Segment Start: Raw data

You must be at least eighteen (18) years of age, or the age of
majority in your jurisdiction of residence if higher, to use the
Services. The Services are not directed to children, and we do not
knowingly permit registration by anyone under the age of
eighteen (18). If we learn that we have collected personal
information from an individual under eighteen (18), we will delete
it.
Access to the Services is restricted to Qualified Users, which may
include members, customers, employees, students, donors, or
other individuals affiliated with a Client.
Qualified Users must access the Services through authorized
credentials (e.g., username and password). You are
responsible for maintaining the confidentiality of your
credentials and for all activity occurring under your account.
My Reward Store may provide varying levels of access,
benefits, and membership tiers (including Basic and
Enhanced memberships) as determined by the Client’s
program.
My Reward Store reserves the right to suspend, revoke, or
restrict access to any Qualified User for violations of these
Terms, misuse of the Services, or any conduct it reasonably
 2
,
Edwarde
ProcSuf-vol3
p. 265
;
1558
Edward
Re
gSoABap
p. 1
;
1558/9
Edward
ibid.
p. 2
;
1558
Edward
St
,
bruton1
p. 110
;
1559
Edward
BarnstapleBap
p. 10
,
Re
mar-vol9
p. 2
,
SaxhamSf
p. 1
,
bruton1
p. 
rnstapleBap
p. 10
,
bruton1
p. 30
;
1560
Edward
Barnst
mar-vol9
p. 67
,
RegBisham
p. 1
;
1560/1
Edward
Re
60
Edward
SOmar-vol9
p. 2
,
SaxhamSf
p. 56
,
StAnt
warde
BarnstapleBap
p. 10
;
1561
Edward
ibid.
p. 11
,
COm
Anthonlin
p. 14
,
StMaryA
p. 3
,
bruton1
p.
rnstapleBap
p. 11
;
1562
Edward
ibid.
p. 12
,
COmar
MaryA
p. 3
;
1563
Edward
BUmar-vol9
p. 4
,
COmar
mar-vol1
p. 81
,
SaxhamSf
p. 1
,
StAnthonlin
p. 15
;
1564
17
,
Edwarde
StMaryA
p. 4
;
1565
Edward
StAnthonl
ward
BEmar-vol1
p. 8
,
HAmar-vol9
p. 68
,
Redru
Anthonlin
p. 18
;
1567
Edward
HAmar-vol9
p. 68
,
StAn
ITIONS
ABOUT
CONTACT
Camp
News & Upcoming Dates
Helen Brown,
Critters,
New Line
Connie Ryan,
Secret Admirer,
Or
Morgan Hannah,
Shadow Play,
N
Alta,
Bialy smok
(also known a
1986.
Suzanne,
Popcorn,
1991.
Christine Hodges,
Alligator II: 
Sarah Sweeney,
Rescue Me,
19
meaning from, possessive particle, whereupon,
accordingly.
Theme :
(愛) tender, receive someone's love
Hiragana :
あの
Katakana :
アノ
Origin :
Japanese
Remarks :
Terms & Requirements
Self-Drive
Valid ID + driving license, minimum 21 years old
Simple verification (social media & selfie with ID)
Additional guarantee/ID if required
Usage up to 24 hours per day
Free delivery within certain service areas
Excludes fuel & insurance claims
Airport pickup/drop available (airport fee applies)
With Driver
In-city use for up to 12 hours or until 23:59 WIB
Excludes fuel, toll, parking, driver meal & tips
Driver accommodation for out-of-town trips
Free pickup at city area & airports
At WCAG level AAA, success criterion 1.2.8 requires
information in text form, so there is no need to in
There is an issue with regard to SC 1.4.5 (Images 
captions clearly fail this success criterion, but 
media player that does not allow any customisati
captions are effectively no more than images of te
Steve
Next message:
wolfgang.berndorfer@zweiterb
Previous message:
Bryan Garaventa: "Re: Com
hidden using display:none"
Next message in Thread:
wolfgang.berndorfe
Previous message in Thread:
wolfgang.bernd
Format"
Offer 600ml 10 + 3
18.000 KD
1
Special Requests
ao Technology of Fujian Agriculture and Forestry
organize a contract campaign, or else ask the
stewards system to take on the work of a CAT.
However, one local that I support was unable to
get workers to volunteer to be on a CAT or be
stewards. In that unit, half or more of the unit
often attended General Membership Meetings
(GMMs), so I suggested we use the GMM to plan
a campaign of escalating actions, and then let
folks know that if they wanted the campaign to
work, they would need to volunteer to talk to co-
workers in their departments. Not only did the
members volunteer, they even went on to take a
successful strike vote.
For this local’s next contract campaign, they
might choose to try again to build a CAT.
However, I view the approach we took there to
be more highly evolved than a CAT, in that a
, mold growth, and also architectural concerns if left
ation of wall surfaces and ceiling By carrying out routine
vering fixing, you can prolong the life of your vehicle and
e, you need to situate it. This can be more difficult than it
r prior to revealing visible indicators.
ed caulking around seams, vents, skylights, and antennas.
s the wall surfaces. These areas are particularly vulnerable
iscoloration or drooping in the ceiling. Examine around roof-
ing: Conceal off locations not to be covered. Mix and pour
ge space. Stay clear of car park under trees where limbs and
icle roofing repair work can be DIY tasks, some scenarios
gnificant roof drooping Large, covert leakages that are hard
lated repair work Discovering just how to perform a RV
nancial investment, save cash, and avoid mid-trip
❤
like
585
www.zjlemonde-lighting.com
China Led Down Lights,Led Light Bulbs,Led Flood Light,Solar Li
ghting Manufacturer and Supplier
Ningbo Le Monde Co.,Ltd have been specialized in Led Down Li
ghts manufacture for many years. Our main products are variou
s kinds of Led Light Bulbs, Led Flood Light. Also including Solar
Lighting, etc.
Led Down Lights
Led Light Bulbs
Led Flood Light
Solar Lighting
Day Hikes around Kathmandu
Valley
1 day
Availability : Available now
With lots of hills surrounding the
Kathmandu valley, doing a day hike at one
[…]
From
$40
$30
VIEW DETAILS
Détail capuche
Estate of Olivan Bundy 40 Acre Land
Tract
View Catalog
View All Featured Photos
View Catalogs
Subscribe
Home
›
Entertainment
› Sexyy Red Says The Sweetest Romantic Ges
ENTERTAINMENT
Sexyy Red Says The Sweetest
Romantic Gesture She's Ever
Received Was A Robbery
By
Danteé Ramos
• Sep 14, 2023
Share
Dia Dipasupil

Segment End: Raw data

■ Directions ■
Please give again the lines above between the line holding "r prior to revealing visible indicators." and the line holding "Détail capuche", inclusive, exactly as they are and with nothing added.

■ Solved exercise ■
r prior to revealing visible indicators.
ed caulking around seams, vents, skylights, and antennas.
s the wall surfaces. These areas are particularly vulnerable
iscoloration or drooping in the ceiling. Examine around roof-
ing: Conceal off locations not to be covered. Mix and pour
ge space. Stay clear of car park under trees where limbs and
icle roofing repair work can be DIY tasks, some scenarios
gnificant roof drooping Large, covert leakages that are hard
lated repair work Discovering just how to perform a RV
nancial investment, save cash, and avoid mid-trip
❤
like
585
www.zjlemonde-lighting.com
China Led Down Lights,Led Light Bulbs,Led Flood Light,Solar Li
ghting Manufacturer and Supplier
Ningbo Le Monde Co.,Ltd have been specialized in Led Down Li
ghts manufacture for many years. Our main products are variou
s kinds of Led Light Bulbs, Led Flood Light. Also including Solar
Lighting, etc.
Led Down Lights
Led Light Bulbs
Led Flood Light
Solar Lighting
Day Hikes around Kathmandu
Valley
1 day
Availability : Available now
With lots of hills surrounding the
Kathmandu valley, doing a day hike at one
[…]
From
$40
$30
VIEW DETAILS
Détail capuche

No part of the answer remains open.